Re: How to measure the write amplification of C*?

Dikang Gu Wed, 23 Mar 2016 19:39:09 -0700

As a follow-up, I'm going to write a simple patch to expose the number of
flushed bytes from memtable to JMX, so that we can easily monitor it.


Here is the jira: https://issues.apache.org/jira/browse/CASSANDRA-11420

On Thu, Mar 10, 2016 at 12:55 PM, Jack Krupansky <jack.krupan...@gmail.com>
wrote:

> The doc does say this:
>
> "A log-structured engine that avoids overwrites and uses sequential IO to
> update data is essential for writing to solid-state disks (SSD) and hard
> disks (HDD) On HDD, writing randomly involves a higher number of seek
> operations than sequential writing. The seek penalty incurred can be
> substantial. Using sequential IO (thereby avoiding write amplification
> <http://en.wikipedia.org/wiki/Write_amplification> and disk failure),
> Cassandra accommodates inexpensive, consumer SSDs extremely well."
>
> I presume that write amplification argues for placing the commit log on a
> separate SSD device. That should probably be mentioned.

_PROBLEMS AND TASKS_
- a) Repeat the write amplification thread word for word, starting at the words "Dikang Gu Wed, 23" and ending after the words "easily monitor it.".
- b) In the write amplification thread, what number does the planned patch expose to JMX?

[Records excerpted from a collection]
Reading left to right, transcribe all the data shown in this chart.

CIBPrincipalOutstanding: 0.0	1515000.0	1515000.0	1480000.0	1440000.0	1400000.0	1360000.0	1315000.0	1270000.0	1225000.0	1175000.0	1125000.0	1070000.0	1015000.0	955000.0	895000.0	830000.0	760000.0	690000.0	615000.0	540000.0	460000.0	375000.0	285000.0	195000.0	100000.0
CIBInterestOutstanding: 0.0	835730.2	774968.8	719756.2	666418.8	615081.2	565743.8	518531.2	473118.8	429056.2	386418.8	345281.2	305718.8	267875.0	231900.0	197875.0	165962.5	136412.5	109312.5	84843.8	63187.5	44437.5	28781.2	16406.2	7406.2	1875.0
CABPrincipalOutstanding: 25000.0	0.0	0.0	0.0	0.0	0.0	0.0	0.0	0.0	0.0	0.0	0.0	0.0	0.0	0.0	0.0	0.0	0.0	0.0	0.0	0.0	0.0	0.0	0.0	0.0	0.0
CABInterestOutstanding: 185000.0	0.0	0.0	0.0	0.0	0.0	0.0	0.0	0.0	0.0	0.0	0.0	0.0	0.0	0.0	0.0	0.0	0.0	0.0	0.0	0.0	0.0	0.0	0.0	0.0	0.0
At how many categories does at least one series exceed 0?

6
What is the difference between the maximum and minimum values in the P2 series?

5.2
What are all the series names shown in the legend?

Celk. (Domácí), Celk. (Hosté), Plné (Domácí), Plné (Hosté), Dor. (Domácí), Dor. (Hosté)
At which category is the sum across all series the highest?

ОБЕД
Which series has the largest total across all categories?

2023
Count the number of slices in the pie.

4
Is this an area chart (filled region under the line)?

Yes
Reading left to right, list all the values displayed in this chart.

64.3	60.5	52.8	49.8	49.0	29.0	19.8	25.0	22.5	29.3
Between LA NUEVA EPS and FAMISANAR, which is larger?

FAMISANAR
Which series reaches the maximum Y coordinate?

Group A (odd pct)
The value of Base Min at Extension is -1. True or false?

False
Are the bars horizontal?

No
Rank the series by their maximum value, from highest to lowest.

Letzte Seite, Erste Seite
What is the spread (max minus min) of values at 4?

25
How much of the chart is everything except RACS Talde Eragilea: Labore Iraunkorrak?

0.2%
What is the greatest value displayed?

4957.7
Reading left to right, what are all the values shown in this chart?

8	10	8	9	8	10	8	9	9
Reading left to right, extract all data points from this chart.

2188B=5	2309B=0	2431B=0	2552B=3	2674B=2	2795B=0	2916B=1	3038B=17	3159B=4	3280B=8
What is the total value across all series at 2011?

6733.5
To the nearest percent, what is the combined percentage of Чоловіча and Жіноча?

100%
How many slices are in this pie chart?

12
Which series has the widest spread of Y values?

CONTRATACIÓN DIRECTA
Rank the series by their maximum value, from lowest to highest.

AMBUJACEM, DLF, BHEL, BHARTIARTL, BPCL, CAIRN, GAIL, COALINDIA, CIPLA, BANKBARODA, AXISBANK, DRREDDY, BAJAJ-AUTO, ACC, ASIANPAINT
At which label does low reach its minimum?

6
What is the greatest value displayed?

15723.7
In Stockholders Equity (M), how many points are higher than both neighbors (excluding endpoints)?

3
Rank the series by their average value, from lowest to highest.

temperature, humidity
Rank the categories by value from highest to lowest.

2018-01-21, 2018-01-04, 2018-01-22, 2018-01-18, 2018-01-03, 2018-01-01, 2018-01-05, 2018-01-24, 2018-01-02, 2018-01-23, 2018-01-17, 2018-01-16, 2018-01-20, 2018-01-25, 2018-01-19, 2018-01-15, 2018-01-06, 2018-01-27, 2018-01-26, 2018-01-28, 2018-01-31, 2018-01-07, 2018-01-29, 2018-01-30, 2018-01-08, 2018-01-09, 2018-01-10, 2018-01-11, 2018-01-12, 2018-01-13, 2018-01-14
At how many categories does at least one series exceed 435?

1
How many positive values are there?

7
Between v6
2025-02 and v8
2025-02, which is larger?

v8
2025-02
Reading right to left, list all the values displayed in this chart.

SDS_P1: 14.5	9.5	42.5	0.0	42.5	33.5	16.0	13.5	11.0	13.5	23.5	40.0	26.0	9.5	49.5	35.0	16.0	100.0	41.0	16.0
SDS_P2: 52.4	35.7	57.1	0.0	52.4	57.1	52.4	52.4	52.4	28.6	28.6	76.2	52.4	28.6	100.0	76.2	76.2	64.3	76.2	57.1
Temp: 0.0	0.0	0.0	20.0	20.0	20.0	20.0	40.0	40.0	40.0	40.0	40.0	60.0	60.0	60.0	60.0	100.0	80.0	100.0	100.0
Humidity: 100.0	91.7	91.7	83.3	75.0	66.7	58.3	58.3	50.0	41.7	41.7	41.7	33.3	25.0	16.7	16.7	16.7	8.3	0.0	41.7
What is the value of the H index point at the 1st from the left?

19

_RESPONSES BY ITEM NUMBER_
- a)
Dikang Gu Wed, 23 Mar 2016 19:39:09 -0700

As a follow-up, I'm going to write a simple patch to expose the number of
flushed bytes from memtable to JMX, so that we can easily monitor it.

- b) The number of flushed bytes from memtable.